Problem ▸ Determine the number of lines in the data that include the word "ankle", and write only that number.

Data ▸

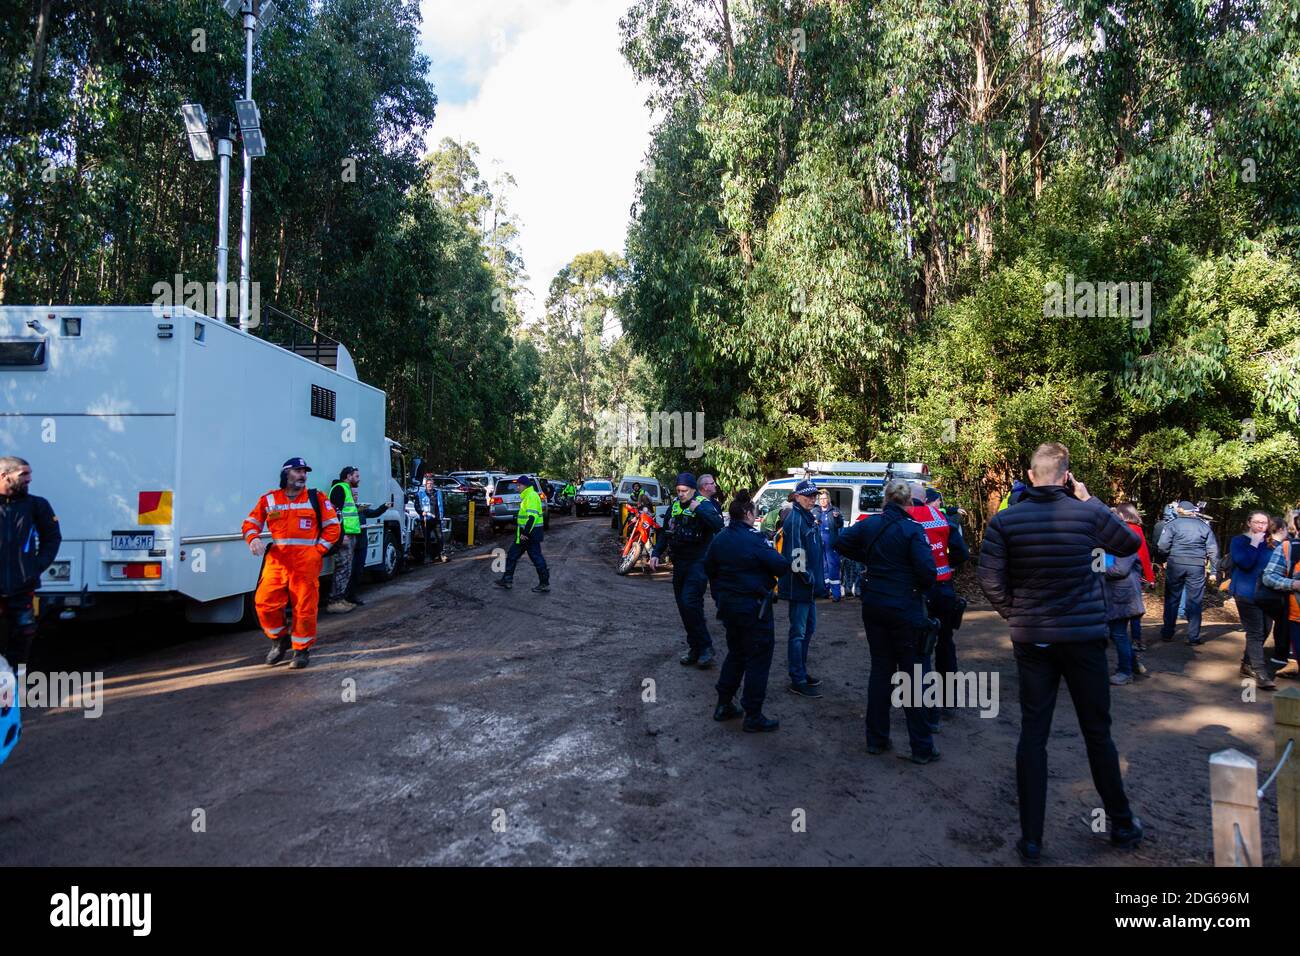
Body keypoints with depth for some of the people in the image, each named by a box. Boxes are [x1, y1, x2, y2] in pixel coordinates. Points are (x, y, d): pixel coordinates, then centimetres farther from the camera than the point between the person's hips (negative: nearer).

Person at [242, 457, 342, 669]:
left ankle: (302, 649, 16)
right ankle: (280, 639, 20)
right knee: (264, 602, -4)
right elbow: (251, 522, 16)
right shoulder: (269, 499, 10)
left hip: (306, 561, -2)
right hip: (277, 559, 2)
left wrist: (319, 550, -2)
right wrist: (253, 539, -5)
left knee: (305, 606, -1)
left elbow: (333, 526, 6)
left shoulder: (316, 498, 6)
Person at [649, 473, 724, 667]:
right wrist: (656, 554, 12)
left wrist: (698, 509, -29)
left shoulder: (704, 504, -9)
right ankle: (695, 648, 18)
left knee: (690, 602, -20)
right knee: (683, 606, 8)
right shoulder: (674, 506, 11)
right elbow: (665, 533, 20)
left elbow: (718, 525, -27)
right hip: (679, 563, 7)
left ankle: (705, 647, -8)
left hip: (698, 562, -7)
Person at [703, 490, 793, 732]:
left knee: (735, 653, 22)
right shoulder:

Answer to this exercise ▸ 4